REQUIRED ACTION: Go through the data below. List every line that holds the word "plus".

(Extracted page text data)
BEGIN

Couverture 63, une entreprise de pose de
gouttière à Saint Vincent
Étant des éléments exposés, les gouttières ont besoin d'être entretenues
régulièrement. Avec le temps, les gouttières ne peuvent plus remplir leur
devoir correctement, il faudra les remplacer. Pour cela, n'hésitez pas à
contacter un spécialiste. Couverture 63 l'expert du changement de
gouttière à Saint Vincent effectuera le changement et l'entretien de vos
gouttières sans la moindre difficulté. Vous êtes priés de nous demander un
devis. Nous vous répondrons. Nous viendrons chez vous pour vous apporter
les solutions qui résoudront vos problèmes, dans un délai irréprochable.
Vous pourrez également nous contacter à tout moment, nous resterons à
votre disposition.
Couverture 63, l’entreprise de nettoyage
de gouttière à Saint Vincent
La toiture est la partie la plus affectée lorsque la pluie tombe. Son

END
BEGIN

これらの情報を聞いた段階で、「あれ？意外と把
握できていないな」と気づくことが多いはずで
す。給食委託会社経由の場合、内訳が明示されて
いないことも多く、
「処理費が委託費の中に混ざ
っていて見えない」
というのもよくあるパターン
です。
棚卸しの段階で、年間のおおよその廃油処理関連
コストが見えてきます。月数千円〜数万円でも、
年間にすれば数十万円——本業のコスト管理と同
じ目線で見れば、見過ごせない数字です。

END

WORKED SOLUTION:
régulièrement. Avec le temps, les gouttières ne peuvent plus remplir leur
La toiture est la partie la plus affectée lorsque la pluie tombe. Son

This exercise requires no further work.